Robotic Process Automation is a fast-growing market amid the pandemic, and is projected to touch $2 million in 2021 – claims a Gartner study.
In light of the pandemic, more businesses have adopted advanced technology and RPA to speed up their operations and remain competitive. As a whole, the market uncertainties and economic woes have not slowed down the growth of automation (RPA) software.
There has been a drastic rise in robots for higher competency among organizations. The RPA market revenue is projected to have revenue of $1.58 billion in this year, besides, a growth of 19% in estimated for 2021 – putting it at nearly $2 million. These findings are as per the latest research study by Gartner.

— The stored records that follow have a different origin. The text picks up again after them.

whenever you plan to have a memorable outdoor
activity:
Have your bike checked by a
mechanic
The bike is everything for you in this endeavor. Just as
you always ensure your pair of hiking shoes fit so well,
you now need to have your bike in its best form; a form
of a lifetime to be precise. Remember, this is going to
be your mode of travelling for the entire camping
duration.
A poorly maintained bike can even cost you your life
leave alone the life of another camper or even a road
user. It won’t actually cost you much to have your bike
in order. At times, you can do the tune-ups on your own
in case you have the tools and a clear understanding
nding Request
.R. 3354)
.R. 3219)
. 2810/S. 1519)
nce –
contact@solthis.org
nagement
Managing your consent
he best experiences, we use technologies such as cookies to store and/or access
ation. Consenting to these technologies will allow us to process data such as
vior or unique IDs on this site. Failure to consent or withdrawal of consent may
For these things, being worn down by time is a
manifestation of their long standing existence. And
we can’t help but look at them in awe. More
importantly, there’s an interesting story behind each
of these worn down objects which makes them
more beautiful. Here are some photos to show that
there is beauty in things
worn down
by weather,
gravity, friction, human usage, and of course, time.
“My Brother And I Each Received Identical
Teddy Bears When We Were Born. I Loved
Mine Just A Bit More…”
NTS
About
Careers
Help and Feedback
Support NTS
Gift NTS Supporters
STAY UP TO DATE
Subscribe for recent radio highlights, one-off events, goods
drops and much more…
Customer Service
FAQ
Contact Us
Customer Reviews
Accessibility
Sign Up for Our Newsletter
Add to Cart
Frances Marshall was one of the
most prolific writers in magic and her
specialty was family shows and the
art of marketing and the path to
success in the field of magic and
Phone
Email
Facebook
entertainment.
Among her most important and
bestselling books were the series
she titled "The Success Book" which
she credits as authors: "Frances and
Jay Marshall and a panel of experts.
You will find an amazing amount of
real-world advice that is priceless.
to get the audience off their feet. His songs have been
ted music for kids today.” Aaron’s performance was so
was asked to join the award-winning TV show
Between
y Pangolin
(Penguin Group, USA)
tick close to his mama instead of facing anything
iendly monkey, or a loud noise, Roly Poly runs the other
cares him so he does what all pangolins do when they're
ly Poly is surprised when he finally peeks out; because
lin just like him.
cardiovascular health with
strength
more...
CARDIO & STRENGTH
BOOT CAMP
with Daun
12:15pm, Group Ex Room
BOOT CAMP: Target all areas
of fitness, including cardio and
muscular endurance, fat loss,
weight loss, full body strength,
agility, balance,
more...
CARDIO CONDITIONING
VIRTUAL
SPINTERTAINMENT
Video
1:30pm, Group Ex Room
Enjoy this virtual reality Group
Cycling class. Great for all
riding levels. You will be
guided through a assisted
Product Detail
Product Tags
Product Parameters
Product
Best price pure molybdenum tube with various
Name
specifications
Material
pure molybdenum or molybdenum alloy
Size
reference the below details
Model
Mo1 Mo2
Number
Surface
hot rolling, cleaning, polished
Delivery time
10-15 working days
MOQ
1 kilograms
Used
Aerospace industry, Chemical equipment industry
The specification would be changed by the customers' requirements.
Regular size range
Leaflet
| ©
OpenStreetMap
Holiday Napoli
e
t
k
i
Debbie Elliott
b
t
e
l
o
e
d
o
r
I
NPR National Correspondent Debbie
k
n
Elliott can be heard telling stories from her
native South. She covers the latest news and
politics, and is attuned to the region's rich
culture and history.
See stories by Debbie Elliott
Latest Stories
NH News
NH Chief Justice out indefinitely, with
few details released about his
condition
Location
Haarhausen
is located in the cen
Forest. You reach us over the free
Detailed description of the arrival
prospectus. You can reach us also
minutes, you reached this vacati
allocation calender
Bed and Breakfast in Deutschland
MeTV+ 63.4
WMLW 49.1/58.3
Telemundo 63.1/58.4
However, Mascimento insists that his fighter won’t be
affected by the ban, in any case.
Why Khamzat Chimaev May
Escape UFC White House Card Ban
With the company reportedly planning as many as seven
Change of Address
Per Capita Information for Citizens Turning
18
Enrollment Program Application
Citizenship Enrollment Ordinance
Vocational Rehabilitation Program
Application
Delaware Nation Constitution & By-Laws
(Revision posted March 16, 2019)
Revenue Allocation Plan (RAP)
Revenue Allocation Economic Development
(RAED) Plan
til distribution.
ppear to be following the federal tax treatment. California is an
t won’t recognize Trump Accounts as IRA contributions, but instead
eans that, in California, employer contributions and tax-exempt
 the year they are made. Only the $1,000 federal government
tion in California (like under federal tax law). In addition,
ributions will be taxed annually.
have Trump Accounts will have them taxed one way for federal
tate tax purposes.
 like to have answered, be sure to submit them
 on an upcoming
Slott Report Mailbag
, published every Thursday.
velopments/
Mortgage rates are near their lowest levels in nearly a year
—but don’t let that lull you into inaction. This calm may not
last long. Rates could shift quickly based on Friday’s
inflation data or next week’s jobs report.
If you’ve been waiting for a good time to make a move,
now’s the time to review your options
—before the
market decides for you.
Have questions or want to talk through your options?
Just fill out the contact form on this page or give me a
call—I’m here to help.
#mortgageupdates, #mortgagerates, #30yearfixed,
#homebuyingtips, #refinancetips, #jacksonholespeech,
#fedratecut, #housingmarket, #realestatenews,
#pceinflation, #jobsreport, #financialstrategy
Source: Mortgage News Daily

Lately, most people worldwide are persistently dependent on digital channels and technologies like never before. COVID-19 forced the world to function with minimal human intervention – adding to the rapid rise of use of RPA bots. Thus, RPA providers are using this situation and its impact on productivity, to push it as a solution.
As mentioned by Cathy Tornbohm, Research VP at Gartner, in the company blog post – “The decreased dependency on a human workforce for routine, digital processes will be more attractive to end-users not only for cost reduction benefits but also for insuring their business against future impacts like this pandemic.”
Gartner also predicts the corresponding decreases in the RPA market price. In 2020, the average costs are most likely to decline by 10-15%, with nearly 5% to 10% reductions are expected (annually) in 2021 and 2022. This is creating a substantial downward pricing pressure, and this could be the reason for almost 90% of large organizations will switch to RPA by 2022.
The majority of the anticipated growth in RPA will be from bigger organizations, which already use RPA and will invest in expansion in usage. Organizations from such categories are most likely to triple the volume of their existing RPA and advanced tech portfolios by 2024. This trend is a reflection of the increasing demands placed on a business.
The upcoming RPA clients will likely come from outside of IT departments, the study finds that by 2024, nearly half of the new RPA purchases will be coming from buyers outside of IT. Basically, the major RPA vendors have well targeted the CFOs and COOs – instead of only IT leaders. Adding the non-IT professionals in the low or no-code ecosystems of RPA make it easy for the users.
With the global economy slowly making progress from the pandemic, automation- especially RPA tools- will only accelerate. As a result, many mundane manual jobs that do not need differential skills, such as admin, support, sales, and other automation-vulnerable tasks, will probably never return in the marketplace.